# Breeding.. Black Piranhas



## MiGsTeR (Jan 19, 2008)

I just went to a pet store and saw they a bunch of Black P's.. I go talk to the person in charge there and asked them where it came from, he said that he got them from a breeder and were all tank raised... I was in at awe but can it really be done?


----------



## Greg Stephens (Sep 30, 2006)

I am interested to see what info gets posted in this thread.
To my knowledge Rhombeus has only been bred in captivity three times,twice at a Zoo in Germany in a 1500 gallon tank, and once in a US Zoological park in Florida in a contained area of a river.

I am not saying it can not be done just the the cost of such a under taking for private breeders and collectors well out weighs the reward.

Greg


----------



## MiGsTeR (Jan 19, 2008)

Yea.. Thats why I was in a disbelief if you might say.. I was in a rush so I couldn't really get any more info on that.. Maybe I'll go back and talk to the guy again... Place is: Ocean Gallery in rt 22 if your guys are wondering.


----------



## starbury (Jan 30, 2006)

MiGsTeR said:


> I just went to a pet store and saw they a bunch of Black P's.. I go talk to the person in charge there and asked them where it came from, he said that he got them from a breeder and were all tank raised... I was in at awe but can it really be done?

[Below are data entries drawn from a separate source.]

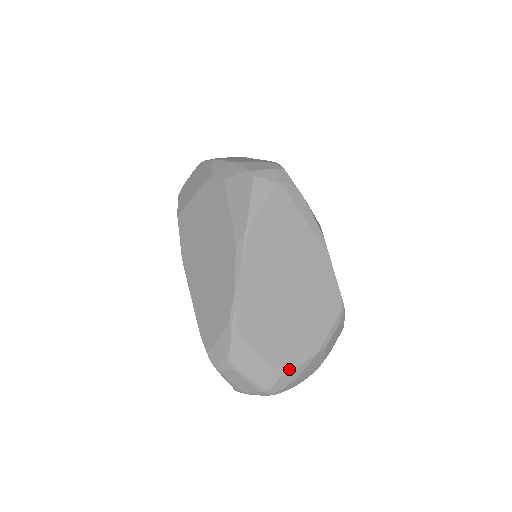
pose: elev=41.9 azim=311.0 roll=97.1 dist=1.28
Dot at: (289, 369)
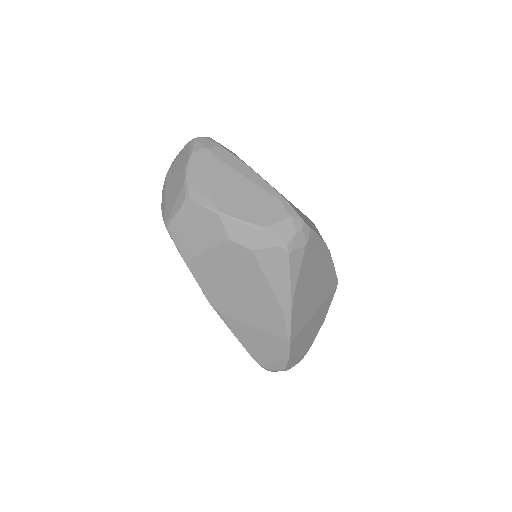
Dot at: (312, 343)
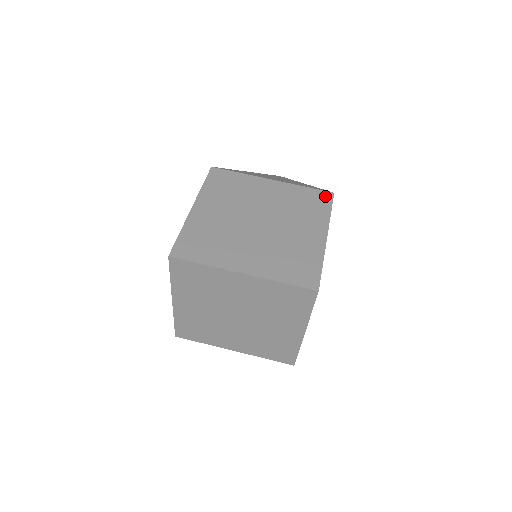
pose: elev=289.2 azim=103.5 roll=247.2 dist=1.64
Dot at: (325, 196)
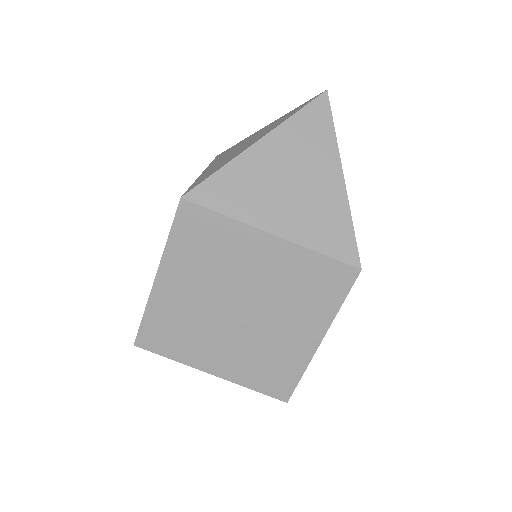
Dot at: (344, 276)
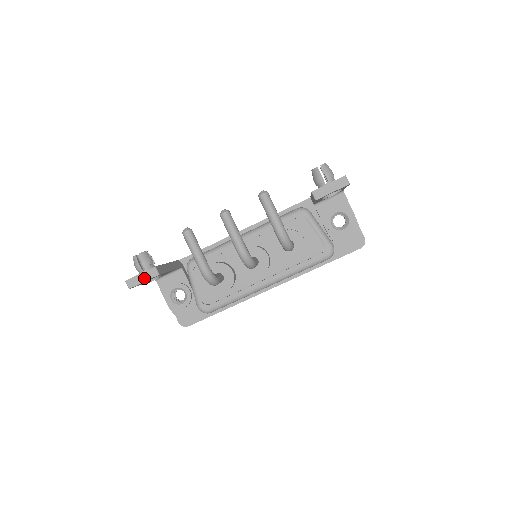
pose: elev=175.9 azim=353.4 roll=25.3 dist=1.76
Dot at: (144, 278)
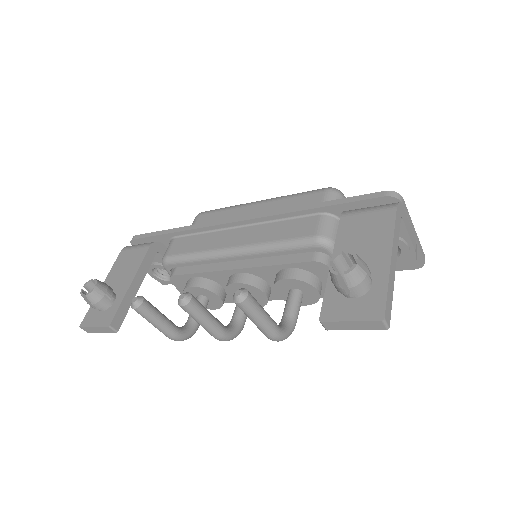
Dot at: (100, 331)
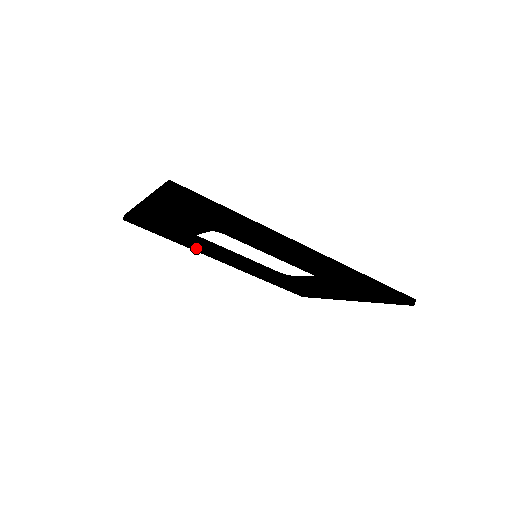
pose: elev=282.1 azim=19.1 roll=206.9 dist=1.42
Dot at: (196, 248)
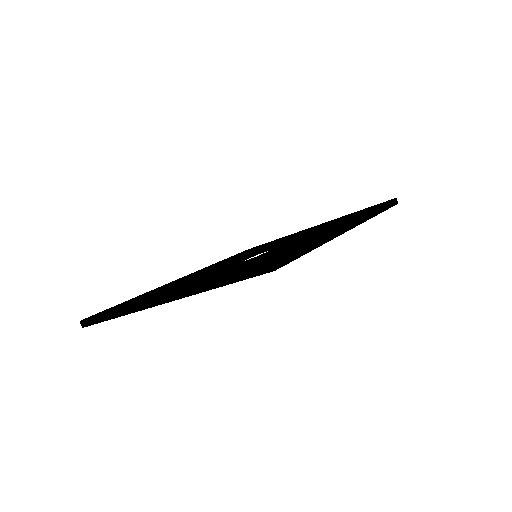
Dot at: occluded
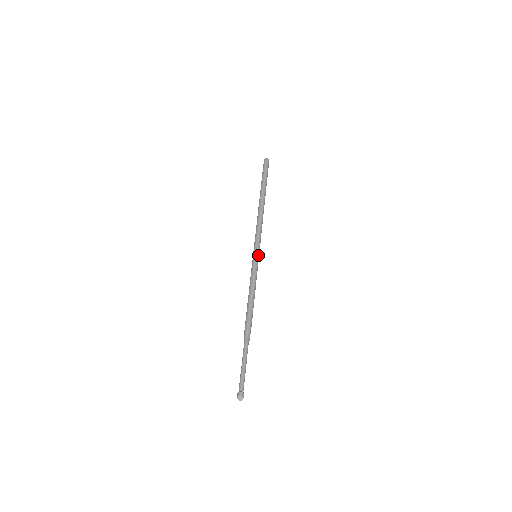
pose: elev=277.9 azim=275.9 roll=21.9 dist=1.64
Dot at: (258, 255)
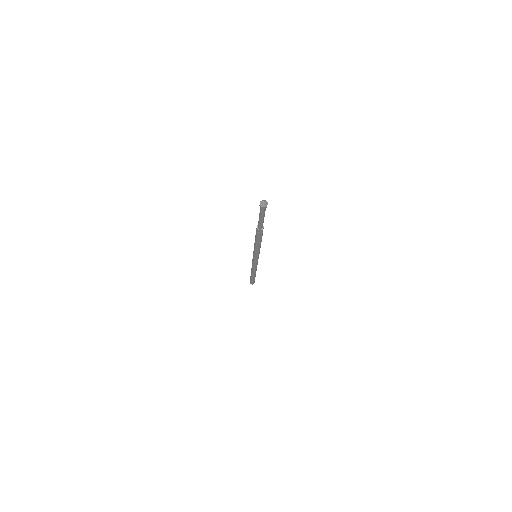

are they really rhoms or just some pygos or macs miss named


----------



## MiGsTeR (Jan 19, 2008)

They look like baby 1" black piranhas as they were labeled.. They also had baby Rbs..


----------



## CLUSTER ONE (Aug 2, 2006)

would be are rare occurance but im sure it could be donte howver the guy you talked to was probably meaning importer not breeder


----------



## kfreeman (Feb 14, 2008)

I am really wanting to take that leap myself this year but haven't researched it yet. I would love to breed them for a new experiment.


----------



## MiGsTeR (Jan 19, 2008)

sean-820 said:


> would be are rare occurance but im sure it could be donte howver the guy you talked to was probably meaning importer not breeder


No.. I think he really meant a breeder cuz he after that he said something like these fishes wouldn't look so perfect if it wasn't tank raised...


----------